What needs to be done ▸
List every column name that the code in the feature-names-out text below passes to ColumnsSubtraction.

Extract ▸
Feature names out#
Check developer API for set_output
for more details.
In practice, it’s extremely important to be able to save column names through transformations.
import numpy as np
import pandas as pd
example_data = pd.read_parquet("example_frame.parquet")
from sklearn.base import BaseEstimator, TransformerMixin
from sklearn.pipeline import FeatureUnion
The class from minimum setup the previous section doesn’t have get_feature_names_out
by default - so you’ll get a corresponding error. The following cell shows it:
class ColumnsSubtraction(BaseEstimator, TransformerMixin):
def __init__(self, A_columns : list, B_columns : list):
self.A_columns = A_columns
self.B_columns = B_columns
def fit(self, X, y=None):
return self
def transform(self, X):
return (
X[self.A_columns].to_numpy() -
X[self.B_columns].to_numpy()
)
transoformer = (
ColumnsSubtraction(
["a x", "a y"],
["b x", "b y"]
)
.fit(example_data)
)
try:
transoformer.get_feature_names_out()
except Exception as e:
print(e)

Excerpted data ▸
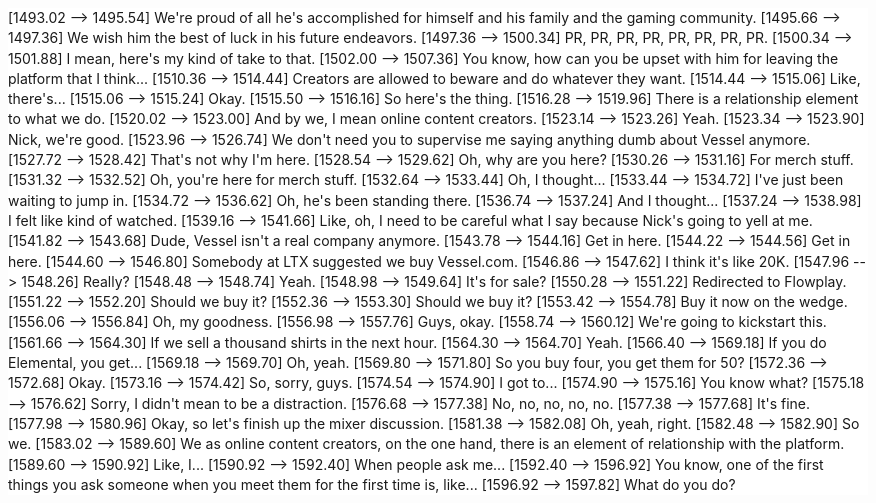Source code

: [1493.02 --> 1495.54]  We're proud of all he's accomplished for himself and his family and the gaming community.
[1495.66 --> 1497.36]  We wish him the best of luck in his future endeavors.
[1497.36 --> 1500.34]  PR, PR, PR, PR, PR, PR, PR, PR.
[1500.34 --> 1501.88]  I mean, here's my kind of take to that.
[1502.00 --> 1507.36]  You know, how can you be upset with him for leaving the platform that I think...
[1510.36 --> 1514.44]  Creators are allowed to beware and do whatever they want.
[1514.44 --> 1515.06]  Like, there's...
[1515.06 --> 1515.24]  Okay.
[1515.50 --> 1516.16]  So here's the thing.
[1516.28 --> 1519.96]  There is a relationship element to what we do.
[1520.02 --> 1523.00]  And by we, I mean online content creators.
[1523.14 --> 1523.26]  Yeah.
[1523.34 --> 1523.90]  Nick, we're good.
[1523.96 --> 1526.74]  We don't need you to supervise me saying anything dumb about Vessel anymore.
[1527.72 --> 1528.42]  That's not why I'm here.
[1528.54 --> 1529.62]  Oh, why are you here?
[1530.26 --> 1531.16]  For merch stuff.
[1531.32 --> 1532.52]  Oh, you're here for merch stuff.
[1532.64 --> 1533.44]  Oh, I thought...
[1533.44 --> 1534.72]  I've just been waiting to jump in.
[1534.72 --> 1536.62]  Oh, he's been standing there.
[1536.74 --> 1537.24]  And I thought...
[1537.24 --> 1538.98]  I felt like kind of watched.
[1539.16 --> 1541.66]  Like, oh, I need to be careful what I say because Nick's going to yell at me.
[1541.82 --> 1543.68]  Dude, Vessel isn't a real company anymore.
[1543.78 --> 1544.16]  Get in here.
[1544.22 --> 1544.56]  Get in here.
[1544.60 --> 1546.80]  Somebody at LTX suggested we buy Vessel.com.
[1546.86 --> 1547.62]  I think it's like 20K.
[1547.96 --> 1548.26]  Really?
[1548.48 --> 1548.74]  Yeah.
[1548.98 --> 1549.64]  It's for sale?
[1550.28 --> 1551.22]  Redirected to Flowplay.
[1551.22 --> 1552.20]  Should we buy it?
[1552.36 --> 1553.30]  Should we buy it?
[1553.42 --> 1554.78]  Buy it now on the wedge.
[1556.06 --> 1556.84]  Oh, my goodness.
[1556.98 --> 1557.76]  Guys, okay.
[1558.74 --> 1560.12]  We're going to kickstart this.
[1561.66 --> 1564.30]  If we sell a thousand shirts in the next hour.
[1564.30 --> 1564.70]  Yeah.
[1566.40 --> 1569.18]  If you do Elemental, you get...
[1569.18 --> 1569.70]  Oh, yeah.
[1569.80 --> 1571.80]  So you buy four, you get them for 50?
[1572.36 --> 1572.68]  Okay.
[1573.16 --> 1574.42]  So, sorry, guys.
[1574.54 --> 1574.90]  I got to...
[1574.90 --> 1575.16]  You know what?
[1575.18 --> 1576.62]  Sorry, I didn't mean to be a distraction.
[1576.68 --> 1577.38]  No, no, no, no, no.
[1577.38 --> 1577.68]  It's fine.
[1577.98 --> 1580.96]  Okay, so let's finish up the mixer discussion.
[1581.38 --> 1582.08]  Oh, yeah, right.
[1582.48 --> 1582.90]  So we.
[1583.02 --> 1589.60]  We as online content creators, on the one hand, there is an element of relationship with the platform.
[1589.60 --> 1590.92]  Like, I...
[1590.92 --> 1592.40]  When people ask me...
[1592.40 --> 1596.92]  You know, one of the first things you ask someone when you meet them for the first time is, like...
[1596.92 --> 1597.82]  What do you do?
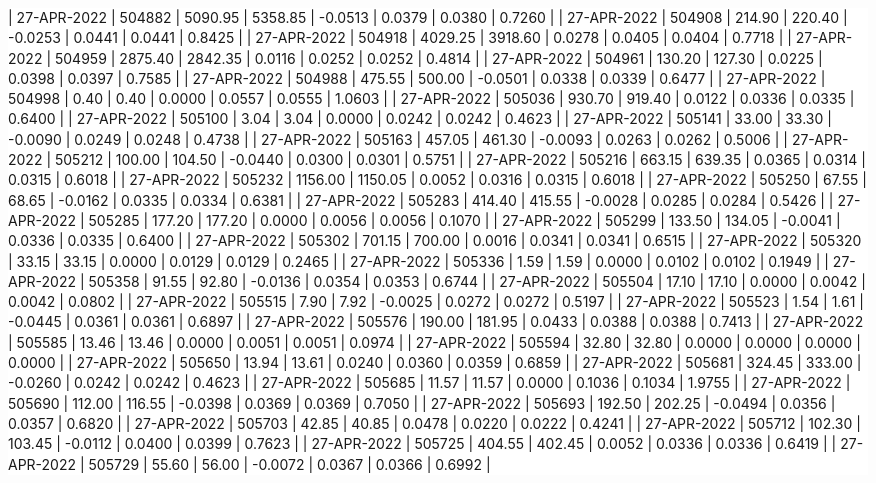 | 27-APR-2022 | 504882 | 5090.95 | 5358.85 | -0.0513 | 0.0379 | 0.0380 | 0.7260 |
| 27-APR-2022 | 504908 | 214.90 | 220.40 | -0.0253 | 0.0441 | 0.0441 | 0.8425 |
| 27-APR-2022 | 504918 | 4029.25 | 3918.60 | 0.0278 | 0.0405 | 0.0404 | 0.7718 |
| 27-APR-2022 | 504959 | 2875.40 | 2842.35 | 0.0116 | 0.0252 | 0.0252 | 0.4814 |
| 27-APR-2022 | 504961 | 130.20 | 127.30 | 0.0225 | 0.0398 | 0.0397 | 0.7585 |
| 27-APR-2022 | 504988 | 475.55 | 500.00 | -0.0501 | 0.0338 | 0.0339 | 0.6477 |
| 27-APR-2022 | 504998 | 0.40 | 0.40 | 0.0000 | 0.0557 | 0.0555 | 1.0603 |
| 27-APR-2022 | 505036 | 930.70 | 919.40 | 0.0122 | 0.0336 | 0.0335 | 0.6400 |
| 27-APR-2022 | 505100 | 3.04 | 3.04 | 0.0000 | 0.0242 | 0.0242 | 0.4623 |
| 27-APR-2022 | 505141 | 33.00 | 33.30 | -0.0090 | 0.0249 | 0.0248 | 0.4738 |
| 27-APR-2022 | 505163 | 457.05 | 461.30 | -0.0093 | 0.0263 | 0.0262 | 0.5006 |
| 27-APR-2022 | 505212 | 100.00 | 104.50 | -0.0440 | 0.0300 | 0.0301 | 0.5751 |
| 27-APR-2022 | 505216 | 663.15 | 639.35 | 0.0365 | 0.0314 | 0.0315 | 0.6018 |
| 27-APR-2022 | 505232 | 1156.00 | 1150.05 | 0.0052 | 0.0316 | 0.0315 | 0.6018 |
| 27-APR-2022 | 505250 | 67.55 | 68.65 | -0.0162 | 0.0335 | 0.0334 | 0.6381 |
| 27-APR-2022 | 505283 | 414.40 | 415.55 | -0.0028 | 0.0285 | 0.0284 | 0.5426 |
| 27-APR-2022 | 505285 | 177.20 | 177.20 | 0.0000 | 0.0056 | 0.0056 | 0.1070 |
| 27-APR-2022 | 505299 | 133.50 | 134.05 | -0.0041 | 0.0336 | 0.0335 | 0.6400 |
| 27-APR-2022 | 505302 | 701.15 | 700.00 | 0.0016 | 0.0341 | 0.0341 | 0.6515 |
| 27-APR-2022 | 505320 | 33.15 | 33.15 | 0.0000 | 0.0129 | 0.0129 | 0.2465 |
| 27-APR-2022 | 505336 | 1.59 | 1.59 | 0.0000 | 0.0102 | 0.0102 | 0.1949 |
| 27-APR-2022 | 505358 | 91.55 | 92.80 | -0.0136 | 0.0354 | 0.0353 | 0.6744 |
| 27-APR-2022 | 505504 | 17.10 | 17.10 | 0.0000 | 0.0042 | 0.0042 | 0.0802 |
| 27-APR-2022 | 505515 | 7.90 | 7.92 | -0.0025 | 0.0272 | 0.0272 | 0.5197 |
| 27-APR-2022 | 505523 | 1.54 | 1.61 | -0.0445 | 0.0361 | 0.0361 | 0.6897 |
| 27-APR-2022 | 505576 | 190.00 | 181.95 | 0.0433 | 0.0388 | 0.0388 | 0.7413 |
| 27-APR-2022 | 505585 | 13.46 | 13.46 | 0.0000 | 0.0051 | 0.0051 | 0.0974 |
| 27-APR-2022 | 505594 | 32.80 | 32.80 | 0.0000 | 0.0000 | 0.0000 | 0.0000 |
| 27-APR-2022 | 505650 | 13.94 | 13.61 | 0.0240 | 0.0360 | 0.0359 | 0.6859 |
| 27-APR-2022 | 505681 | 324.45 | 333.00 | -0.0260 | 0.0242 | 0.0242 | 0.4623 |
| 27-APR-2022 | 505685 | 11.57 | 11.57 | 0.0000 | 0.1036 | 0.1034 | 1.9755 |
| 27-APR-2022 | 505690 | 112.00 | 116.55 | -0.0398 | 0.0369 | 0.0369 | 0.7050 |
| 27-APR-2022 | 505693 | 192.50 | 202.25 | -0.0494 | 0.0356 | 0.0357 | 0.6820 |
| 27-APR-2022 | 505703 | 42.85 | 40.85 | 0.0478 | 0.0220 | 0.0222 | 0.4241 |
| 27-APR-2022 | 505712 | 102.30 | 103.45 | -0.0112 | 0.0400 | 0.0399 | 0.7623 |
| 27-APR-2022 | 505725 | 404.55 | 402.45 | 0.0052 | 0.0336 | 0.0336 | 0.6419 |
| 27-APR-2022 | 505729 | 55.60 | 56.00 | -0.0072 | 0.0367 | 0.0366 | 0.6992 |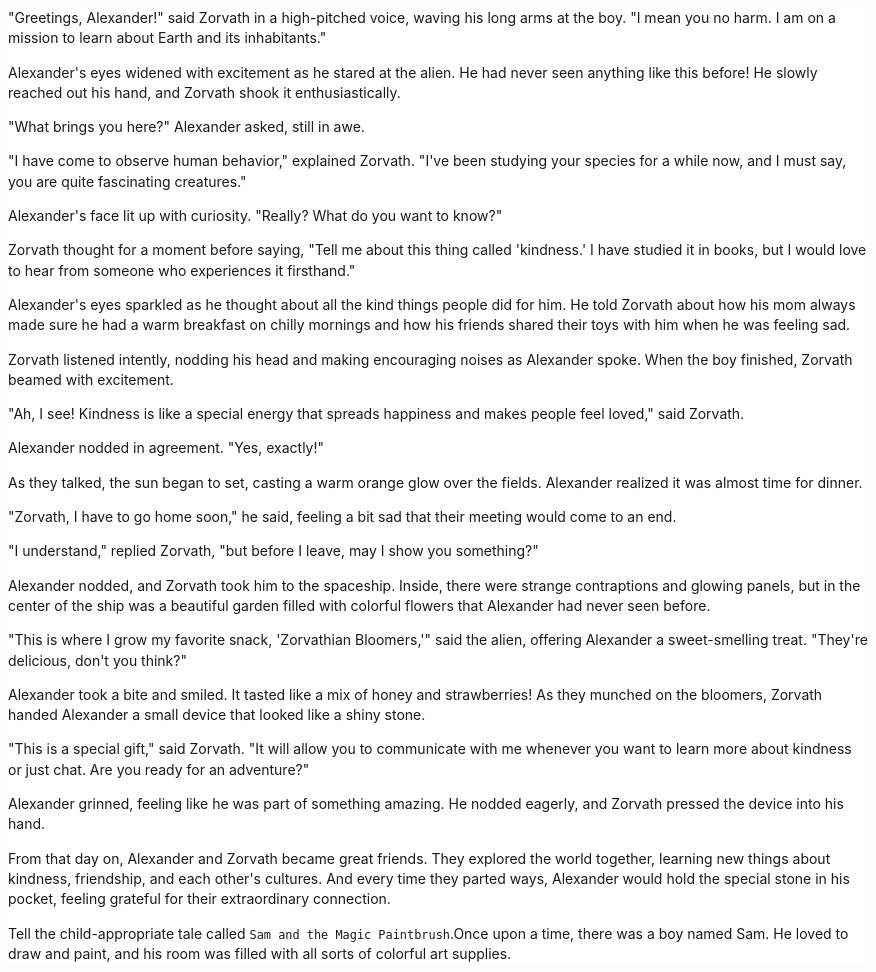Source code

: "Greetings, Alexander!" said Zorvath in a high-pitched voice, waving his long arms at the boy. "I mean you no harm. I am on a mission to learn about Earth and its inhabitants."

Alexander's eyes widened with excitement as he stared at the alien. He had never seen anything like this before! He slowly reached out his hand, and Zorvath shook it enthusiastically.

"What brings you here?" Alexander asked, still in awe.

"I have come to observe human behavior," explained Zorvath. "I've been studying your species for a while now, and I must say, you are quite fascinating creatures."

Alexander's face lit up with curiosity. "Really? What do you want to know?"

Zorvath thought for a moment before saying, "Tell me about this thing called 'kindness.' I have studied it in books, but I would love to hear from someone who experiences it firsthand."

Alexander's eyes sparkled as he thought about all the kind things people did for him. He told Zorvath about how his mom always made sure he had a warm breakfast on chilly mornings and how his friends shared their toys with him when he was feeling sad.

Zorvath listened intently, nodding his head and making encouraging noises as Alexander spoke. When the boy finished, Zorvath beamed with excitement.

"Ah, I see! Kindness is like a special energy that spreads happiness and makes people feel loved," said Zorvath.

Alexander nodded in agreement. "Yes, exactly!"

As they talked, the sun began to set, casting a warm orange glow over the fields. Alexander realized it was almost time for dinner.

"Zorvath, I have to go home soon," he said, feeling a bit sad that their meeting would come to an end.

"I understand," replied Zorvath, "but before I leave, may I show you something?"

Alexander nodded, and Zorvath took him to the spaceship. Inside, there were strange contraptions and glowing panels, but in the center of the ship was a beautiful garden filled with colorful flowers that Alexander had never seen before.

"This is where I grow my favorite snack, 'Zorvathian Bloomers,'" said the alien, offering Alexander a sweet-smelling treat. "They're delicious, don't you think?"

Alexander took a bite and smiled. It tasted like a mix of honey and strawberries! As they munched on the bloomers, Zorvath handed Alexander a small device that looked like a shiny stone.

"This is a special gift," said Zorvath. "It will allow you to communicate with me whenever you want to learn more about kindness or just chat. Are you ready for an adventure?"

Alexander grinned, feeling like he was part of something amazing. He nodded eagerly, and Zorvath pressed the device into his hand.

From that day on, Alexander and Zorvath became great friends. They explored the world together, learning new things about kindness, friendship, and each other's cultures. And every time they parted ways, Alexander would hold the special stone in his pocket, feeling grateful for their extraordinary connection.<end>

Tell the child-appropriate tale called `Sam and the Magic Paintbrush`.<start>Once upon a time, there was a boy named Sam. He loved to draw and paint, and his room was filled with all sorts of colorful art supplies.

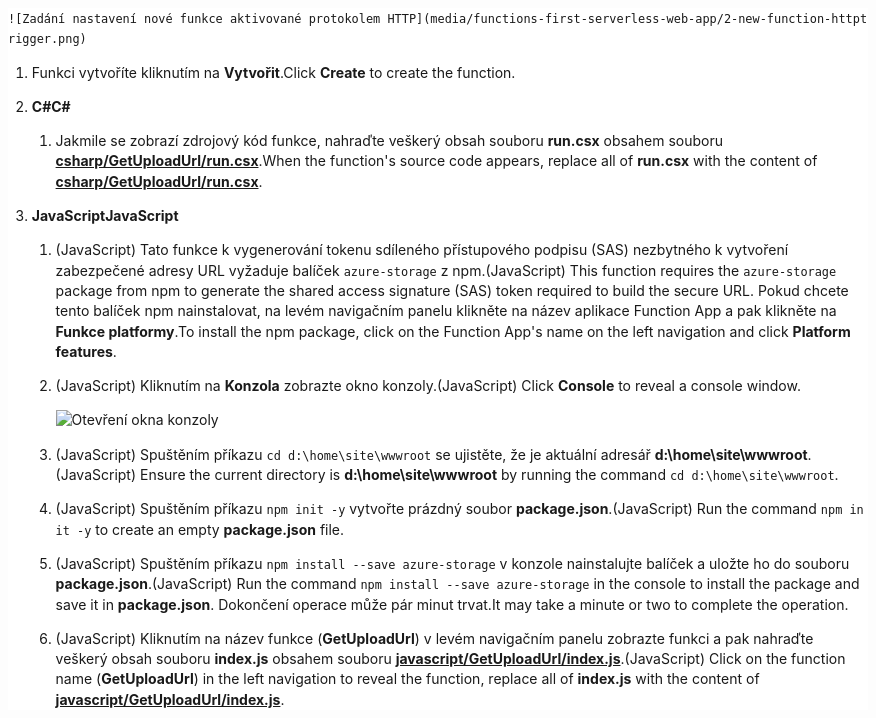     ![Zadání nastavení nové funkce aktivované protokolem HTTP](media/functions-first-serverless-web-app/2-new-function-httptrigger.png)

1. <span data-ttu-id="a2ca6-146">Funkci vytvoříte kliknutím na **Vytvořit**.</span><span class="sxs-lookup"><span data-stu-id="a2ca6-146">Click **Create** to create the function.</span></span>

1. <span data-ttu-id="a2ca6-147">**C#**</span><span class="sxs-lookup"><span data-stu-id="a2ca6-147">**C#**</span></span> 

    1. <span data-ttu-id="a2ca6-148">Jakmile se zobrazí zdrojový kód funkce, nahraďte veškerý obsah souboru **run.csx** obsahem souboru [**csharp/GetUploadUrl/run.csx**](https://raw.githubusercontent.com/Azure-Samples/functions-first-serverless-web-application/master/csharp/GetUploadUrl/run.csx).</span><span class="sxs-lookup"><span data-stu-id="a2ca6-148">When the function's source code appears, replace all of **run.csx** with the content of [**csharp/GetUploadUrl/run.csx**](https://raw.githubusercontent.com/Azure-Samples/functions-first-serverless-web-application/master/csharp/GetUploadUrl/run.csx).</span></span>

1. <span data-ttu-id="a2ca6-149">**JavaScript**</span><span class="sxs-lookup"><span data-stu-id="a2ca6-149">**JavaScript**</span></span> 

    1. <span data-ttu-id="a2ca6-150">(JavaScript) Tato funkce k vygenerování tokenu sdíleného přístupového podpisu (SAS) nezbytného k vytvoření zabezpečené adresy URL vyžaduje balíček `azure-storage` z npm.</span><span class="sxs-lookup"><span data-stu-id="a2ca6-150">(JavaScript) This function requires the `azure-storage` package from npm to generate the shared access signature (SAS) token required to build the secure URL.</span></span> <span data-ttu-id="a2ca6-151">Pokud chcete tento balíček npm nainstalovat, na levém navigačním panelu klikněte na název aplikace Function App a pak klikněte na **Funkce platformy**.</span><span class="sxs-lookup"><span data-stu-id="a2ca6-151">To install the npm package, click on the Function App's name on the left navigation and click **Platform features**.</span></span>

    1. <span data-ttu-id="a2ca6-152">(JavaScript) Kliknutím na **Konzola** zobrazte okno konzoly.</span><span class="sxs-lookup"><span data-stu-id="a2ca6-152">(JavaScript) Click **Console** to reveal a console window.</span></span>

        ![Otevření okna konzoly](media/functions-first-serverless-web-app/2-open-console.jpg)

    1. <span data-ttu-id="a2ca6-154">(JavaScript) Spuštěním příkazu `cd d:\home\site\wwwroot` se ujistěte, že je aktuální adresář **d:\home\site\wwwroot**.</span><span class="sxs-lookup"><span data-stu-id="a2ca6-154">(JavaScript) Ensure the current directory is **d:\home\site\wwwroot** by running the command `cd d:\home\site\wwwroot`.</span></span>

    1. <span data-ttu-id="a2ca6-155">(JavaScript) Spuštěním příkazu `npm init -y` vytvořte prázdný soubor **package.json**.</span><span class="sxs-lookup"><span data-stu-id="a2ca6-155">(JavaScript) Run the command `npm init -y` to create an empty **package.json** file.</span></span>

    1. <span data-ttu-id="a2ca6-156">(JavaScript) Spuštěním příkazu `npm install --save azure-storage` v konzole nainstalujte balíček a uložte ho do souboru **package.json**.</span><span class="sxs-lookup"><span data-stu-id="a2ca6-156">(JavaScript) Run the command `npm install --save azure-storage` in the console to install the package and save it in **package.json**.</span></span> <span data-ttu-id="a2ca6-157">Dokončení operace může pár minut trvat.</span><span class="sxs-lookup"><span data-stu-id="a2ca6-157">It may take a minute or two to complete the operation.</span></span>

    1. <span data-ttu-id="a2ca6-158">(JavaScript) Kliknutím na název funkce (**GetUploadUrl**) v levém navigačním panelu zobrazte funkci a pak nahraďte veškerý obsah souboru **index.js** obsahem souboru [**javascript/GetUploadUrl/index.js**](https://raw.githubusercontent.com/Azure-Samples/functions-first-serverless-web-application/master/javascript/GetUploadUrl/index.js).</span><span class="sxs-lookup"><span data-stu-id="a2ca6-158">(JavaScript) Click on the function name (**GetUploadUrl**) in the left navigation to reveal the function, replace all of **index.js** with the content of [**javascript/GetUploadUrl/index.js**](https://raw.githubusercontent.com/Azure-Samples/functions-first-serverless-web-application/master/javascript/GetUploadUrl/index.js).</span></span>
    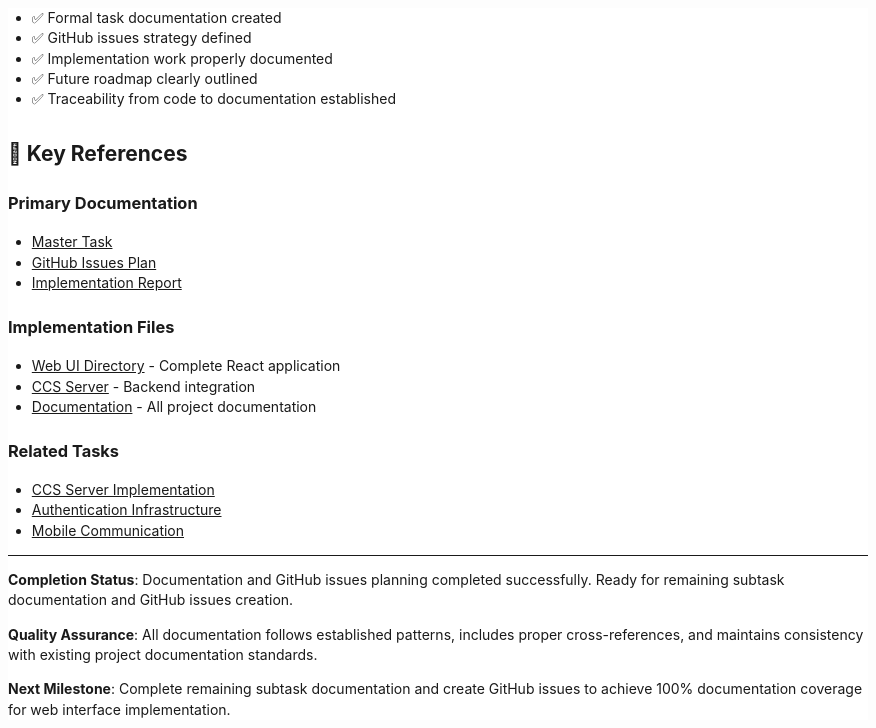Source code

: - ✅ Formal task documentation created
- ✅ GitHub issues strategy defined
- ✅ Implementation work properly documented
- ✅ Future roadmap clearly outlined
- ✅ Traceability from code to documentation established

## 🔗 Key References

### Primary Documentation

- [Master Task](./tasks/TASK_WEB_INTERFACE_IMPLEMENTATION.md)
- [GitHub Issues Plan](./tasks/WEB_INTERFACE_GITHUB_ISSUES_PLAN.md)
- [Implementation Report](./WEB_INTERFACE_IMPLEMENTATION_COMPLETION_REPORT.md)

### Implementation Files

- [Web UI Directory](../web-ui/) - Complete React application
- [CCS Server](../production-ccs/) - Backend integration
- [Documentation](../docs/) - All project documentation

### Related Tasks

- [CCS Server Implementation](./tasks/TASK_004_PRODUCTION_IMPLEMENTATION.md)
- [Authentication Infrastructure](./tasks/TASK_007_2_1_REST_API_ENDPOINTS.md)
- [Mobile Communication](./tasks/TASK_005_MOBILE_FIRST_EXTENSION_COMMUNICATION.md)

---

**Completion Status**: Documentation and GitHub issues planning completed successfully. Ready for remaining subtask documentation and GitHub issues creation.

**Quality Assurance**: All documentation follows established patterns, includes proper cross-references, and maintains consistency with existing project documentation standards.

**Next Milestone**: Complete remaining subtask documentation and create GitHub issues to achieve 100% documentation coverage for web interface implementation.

Solution to the exercise ▸
"a x", "a y", "b x", "b y"